Love inspires the imagination like nothing else. The love story is the pinnacle of all art forms, in my opinion. The sad or doomed love story is even better, because that is essentially what life is.

Symbolism we think of as a tool of art, but in an affair especially, we can see clearly how it is there in life as well. If symbols did not exist in the world, they would not be effective in literature or art or anywhere else.

In a love affair, assigning complicated, sentimental, and often bizarre meanings to animals, jewels, tokens, places, and words is quite normal. Art (including fairy tales) only follows this vain. A lover should not seek out a fairy tale, because in the simple act of being in love, she already has one.

On girls and boys

Girls who like girls like girls because they are so girly.

I have a new cousin, Bridget, who is twelve and straight as a board, with a back not much broader than a grown man’s hand. She is delicate and precisely spoken, her hair is long long and brown and shiny without a single curl. Her walls are covered in horse show ribbons, arranged by color. And she has a green feather boa from the dollar store draped over her mirror, and the feathers are molting, so the end is just a green string.

I lay in her room, in the extra bed covered with pillows, and read her copy of Are You There, God? It’s Me, Margaret and she said “Do you happen to like grape Pez?”

I gave green and white treats the size and shape of chocolate chips to her pet rats - Mimi and Aria - and she was really my favorite person in the whole world, while I was visiting Delaware, for her mom’s wedding to my Deadhead uncle.

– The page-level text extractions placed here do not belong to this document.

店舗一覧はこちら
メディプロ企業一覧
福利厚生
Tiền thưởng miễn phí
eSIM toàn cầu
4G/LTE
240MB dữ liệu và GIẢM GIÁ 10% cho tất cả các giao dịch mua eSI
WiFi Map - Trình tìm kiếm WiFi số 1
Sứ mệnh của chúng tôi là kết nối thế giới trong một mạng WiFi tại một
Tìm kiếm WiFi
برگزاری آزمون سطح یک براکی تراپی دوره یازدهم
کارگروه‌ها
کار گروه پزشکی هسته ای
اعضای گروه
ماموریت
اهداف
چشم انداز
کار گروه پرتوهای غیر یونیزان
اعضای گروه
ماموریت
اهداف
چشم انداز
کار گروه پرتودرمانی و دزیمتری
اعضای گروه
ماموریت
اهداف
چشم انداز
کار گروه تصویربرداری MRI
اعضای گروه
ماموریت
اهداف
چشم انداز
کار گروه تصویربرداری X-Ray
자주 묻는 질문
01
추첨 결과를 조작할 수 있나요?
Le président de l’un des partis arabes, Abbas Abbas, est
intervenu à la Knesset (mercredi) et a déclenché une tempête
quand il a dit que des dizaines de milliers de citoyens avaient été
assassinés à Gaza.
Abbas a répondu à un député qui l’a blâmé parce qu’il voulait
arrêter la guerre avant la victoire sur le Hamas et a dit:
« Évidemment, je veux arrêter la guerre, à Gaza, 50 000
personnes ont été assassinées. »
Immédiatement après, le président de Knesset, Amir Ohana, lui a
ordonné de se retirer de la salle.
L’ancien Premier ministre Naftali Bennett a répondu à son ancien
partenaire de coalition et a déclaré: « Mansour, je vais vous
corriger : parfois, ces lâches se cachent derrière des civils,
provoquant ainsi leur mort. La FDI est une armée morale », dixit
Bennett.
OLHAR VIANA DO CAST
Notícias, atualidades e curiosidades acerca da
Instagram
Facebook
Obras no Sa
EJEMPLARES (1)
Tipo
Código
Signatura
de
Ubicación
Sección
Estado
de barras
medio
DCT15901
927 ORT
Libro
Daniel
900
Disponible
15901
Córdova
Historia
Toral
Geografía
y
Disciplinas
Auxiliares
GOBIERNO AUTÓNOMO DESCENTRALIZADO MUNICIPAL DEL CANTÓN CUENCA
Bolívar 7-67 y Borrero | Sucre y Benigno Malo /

I drank champagne and took blurry pictures of her, wearing high heels I could never manage myself. She rubbed my shoulders - she’s proud of having strong hands from riding, so she’s always offering people massages. I wish all relationships could be like this.

. . .

Girls who like boys like boys because boys are not girls.

The why of #5: It has some to do with the way you make me like me. First of all, there is that you are not skinny. Your not-skinniness makes mewithyou skinnier. Feeling skinny and small makes me happy. Your hugs render me crushable and weightless; they are very good. Then, there is the way your hands are rough like loofas, which make mine feel a little smooth and pearly. Your hairiness makes me meticulously groomed. Your boxiness makes me circly. Your embodiment makes me airy and transparent, floaty and flighty.

And, there is how your words are flowery and vibrant but, well, not very literary. Maybe because you’re too happy. Men have less trouble being happy, sometimes. I know so many words to convey sadness. Words about obsession and words about desire. Words about hatred, words about lust. I have written so many words like these, but I simply do not know the vocabulary of happiness. Perhaps there is not one. Happiness is just too small - happiness is staying under the covers when it’s cold outside, and being half asleep in that way that makes every five minutes that go by feel like an hour.

Oh! I like going through my day smelling like your shampoo, which reminds me of your hair, which I like to have my hands in. I like that I can just barely touch you and suddenly your entire self is reacting all over the place, like you can just barely stand it, you are so.. touched. I like that I can make you react. I like that power. Relationships are so great before they are complicated.